* [THE EXERCISE]:
Repeat, word for word, the part of the conversation filtering guide below that starts at "Echo Global's Updated" and ends at "to incoming conversations.".

* [EXTRACT]:
===

Echo Global's Updated Conversation Filtering System
About
Filters are a set of triggers, rules, and actions to help correctly route your client messages to the group of users you want for response. In descending order, each filter is evaluated for matching criteria. You can easily drag and drop filters into the order you like (except for the catch-all, it’s always last). If you’ve used Echo’s current conversation filtering system, you will know it provides a series of options (rules) you can set that will tell Echo which permission set bucket you want conversations to filter into (plus some newly added actions). Echo’s updated filtering system provides the same options as before, but includes a series of addition settings (triggers and actions) designed to help you interact even more quickly and efficiently to incoming conversations.
This guide will walk you through every aspect of our updated filters, explaining not just how to use them, but why they work the way they do. Whether you're new to Echo Global or have been using our previous filtering system, this guide will help you understand and make the most of these powerful new features.
Finding Your Way to Filters
We've made it easier to find filters in the Echo. Here's how to get started:
1. First, log into your Echo Global admin panel
2. Look at the left side of your screen - you'll see a sidebar with various options
3. Find and click on "Filter Collections" in this sidebar
We've added this direct access point because we know how frustrating it was to hunt through multiple menus in the past. This simple change means you can get to your filters with just one click.

Here you are able to view and edit any existing filter collections by clicking the square edit icon, or add a new filter collection by clicking on +Create New Collection.
Before you do any of the below steps, first determine which of your sources you want included in this filter collection, and add any languages you want this filter collection to try and detect. *If you don't add any languages, Echo will use the "Other" Filter, and move on to the other filter triggers, rules, and actions you have applied to that filter.
If a message comes in and we are unable to detect the language, it will be marked as SPAM if your filter collection has “spam filter” enabled or into “Other” if not. The spam filter works on email spam score (when applicable) and on language detection for everything else. Sometimes, you could have a keyword you want people to message in that might not receive a strong enough language score to pass the spam filter. You can disable the spam filter by editing your filter collection, unchecking “Spam Filter”, and then clicking save.


Language detection is a notably difficult task for computers. While our language detection will get a very large majority of your messages sorted correctly, sometimes it has difficulty when two languages are very similar and the messages are short (for instance, Spanish and Portuguese). When this happens, it can be remedied by transferring the mis-filtered conversation to the correct filter bucket.
The New Three-Step Process: How Filters Actually Work
Let's break down exactly how the new filtering system works. Every filter you create will follow three distinct steps, working like a series of questions:
1. "When should this filter run?" (Trigger)
2. "What should it look for?" (Rules)
3. "What should it do when it finds a match?" (Actions)
Our previous filter system only offered one Trigger (1st message in a conversation), a set of rules, and one action (add to a destination permission set). The new filtering system builds on that to allow additional selections for Triggers and Actions, with the potential to add more in the future.
Let's examine each of these steps in detail.
Step 1: Understanding Triggers - The "When"

===

* [DATASET RECORDS]:
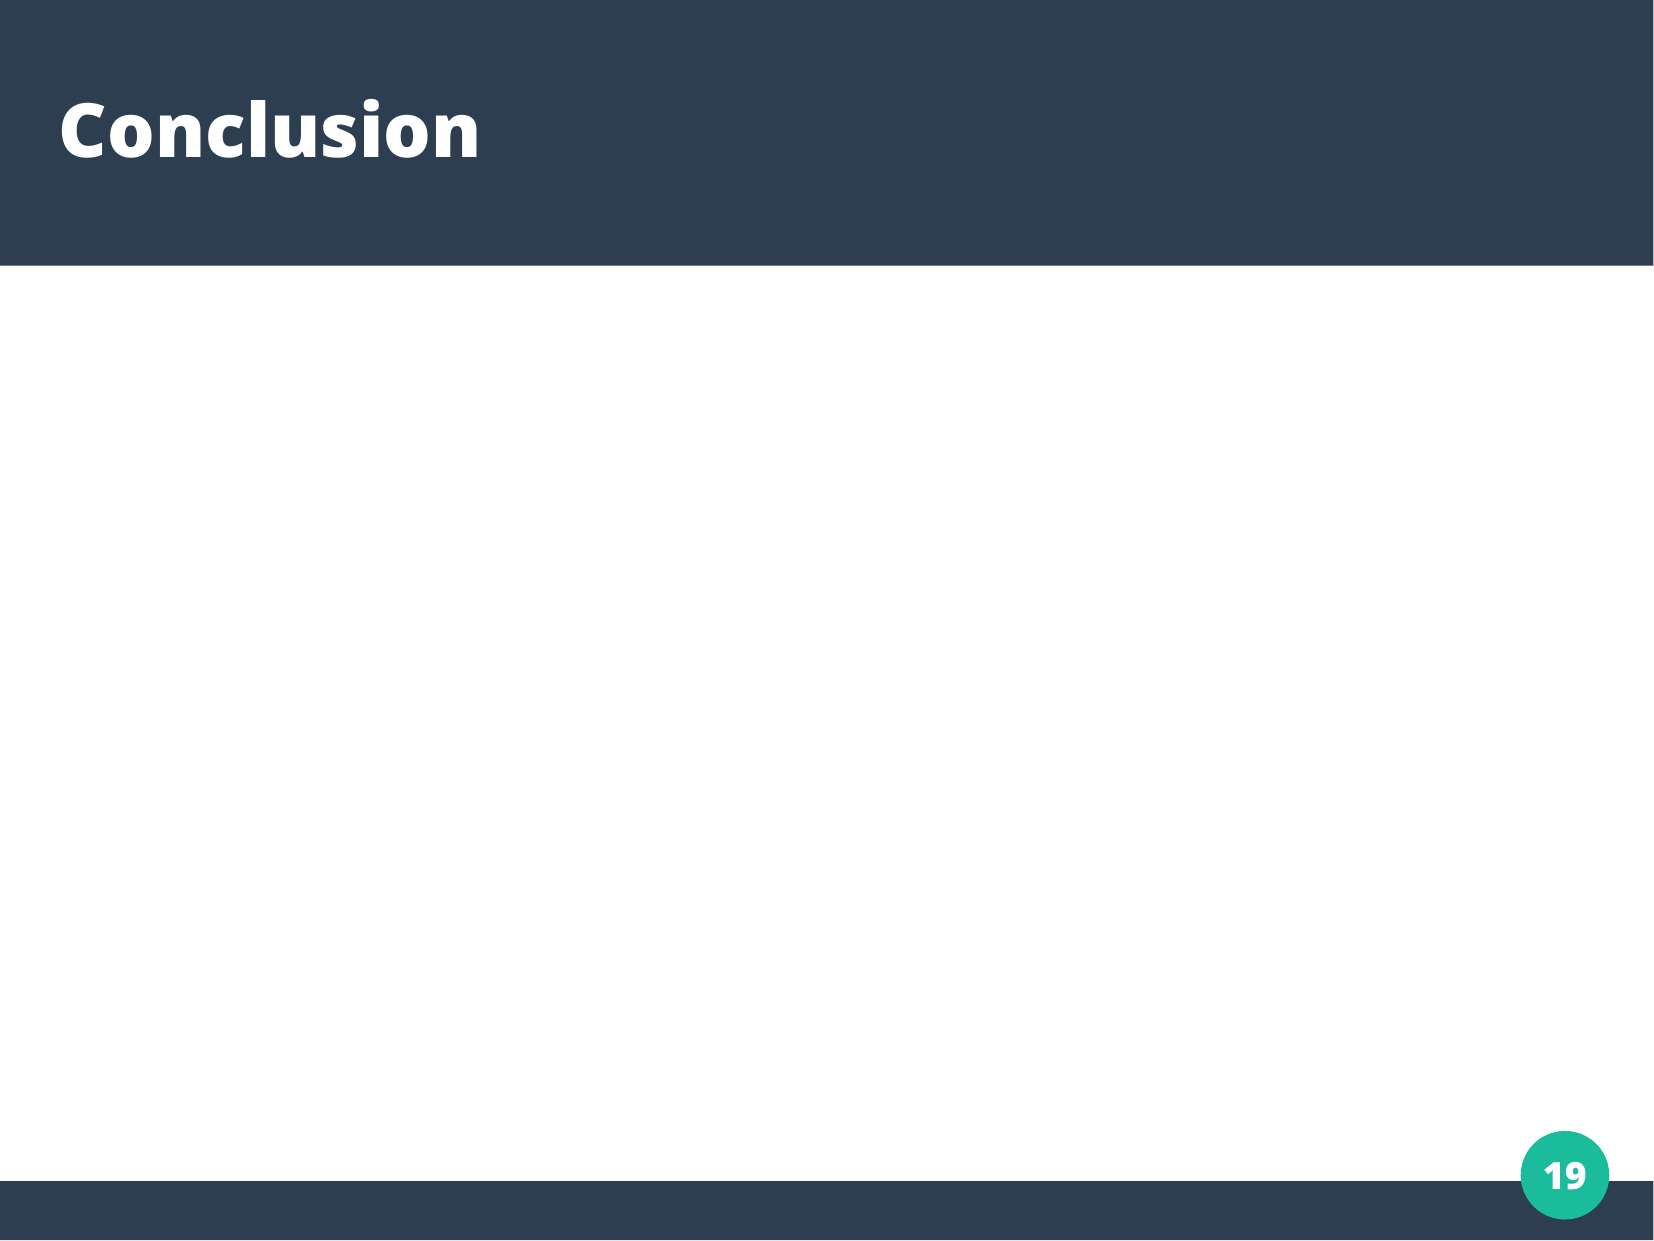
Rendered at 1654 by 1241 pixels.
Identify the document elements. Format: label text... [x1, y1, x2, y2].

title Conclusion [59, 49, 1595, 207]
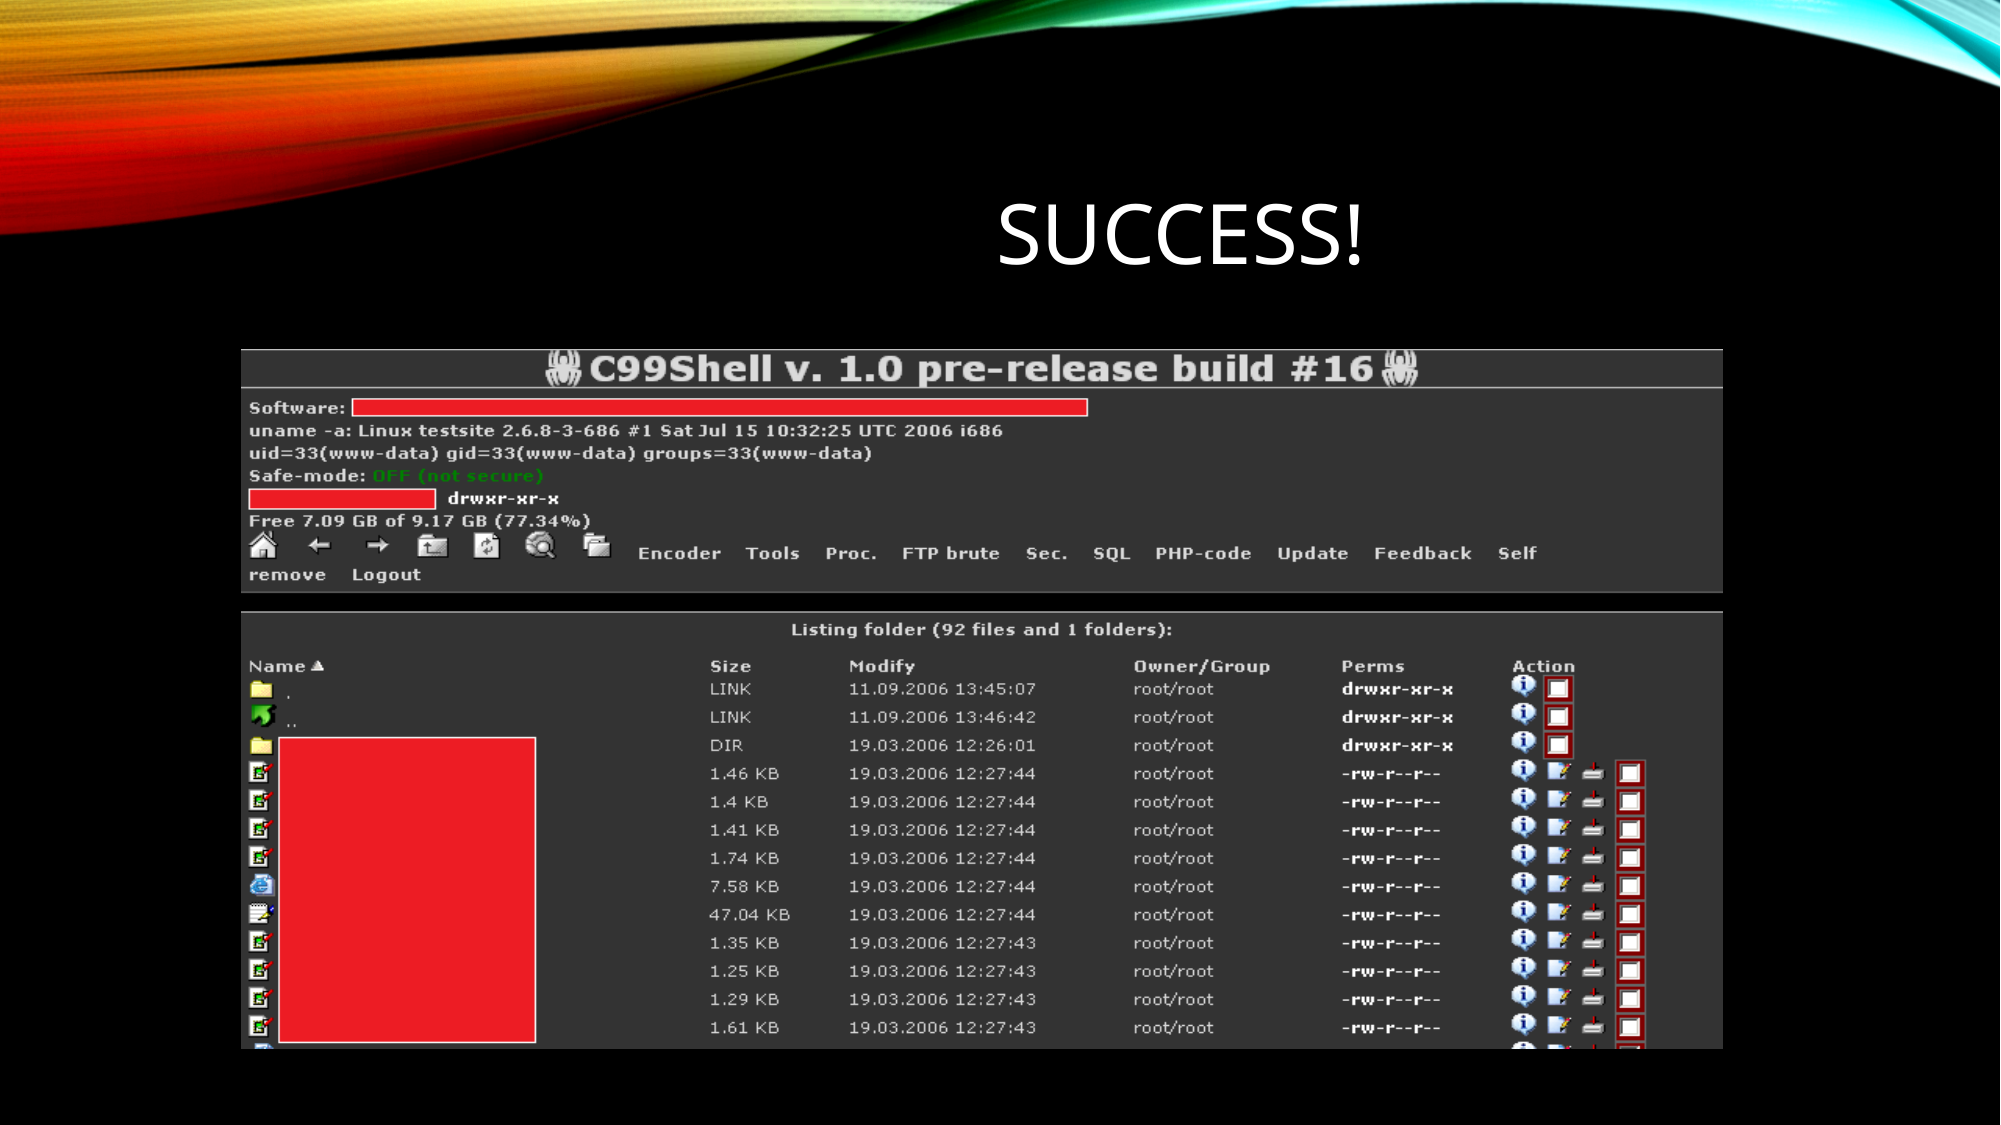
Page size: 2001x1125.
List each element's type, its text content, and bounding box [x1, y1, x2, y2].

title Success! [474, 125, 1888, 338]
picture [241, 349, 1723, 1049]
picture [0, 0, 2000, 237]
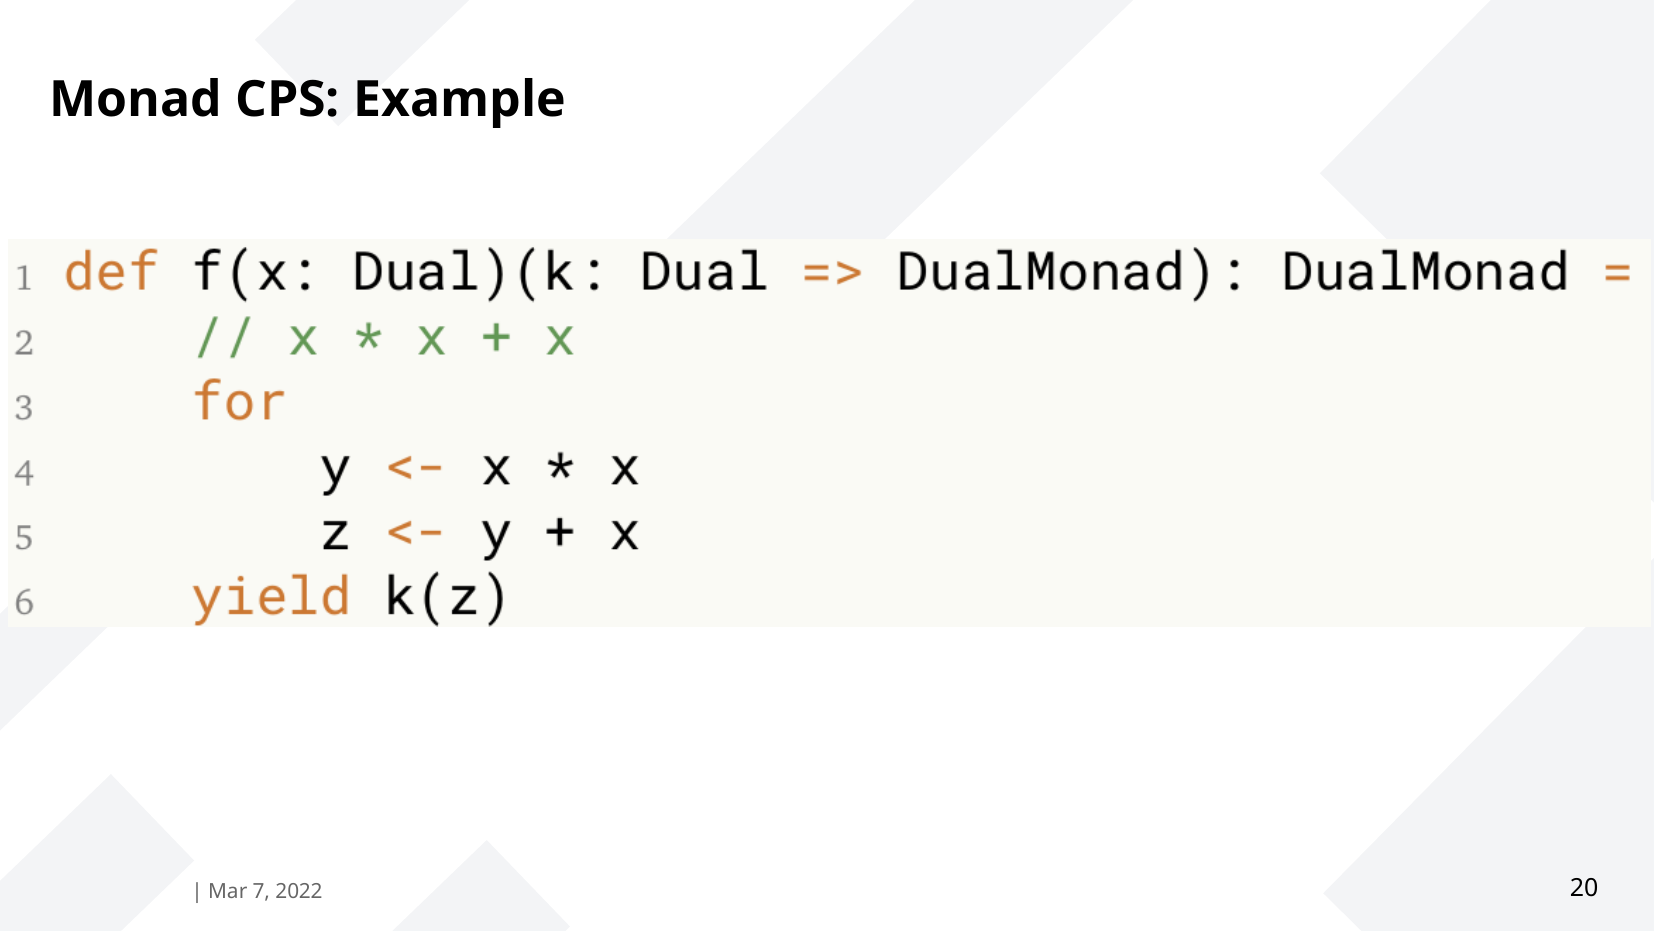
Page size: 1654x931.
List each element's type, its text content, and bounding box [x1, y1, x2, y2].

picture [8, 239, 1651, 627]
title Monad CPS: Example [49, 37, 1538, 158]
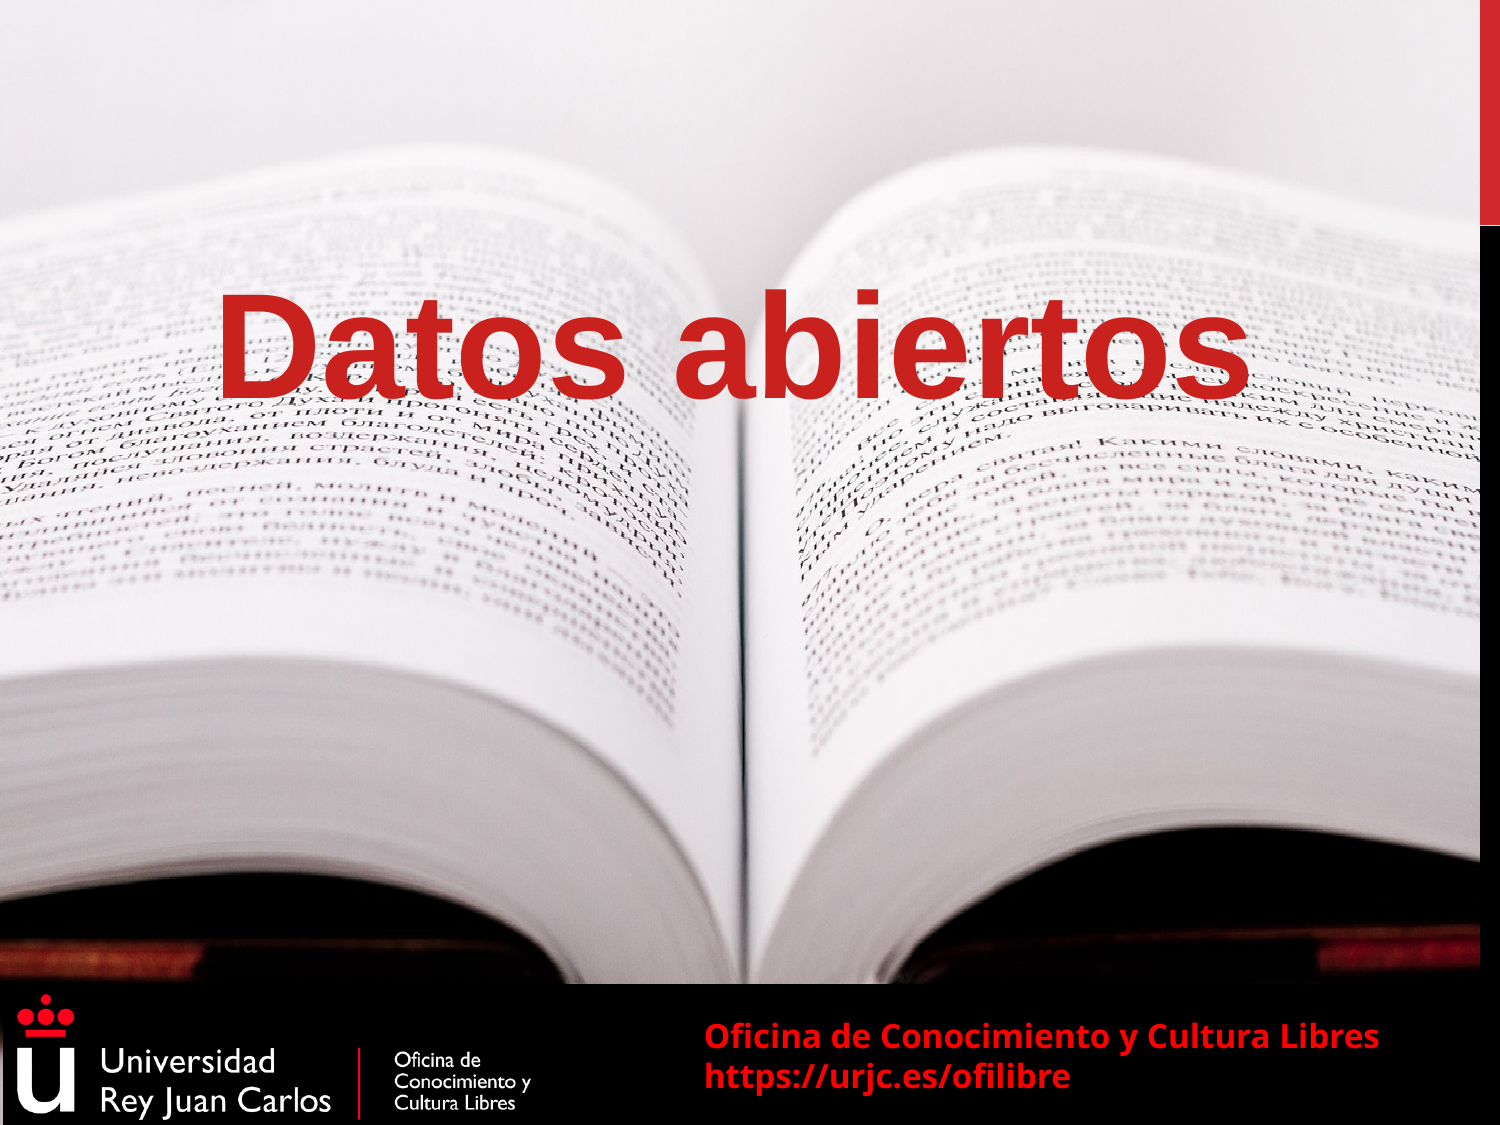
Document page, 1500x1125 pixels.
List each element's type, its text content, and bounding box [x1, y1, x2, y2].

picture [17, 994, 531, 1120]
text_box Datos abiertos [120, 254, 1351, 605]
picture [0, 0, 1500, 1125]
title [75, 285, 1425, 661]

===

* [ANSWER TO THE TASK]:
Echo Global's Updated Conversation Filtering System
About
Filters are a set of triggers, rules, and actions to help correctly route your client messages to the group of users you want for response. In descending order, each filter is evaluated for matching criteria. You can easily drag and drop filters into the order you like (except for the catch-all, it’s always last). If you’ve used Echo’s current conversation filtering system, you will know it provides a series of options (rules) you can set that will tell Echo which permission set bucket you want conversations to filter into (plus some newly added actions). Echo’s updated filtering system provides the same options as before, but includes a series of addition settings (triggers and actions) designed to help you interact even more quickly and efficiently to incoming conversations.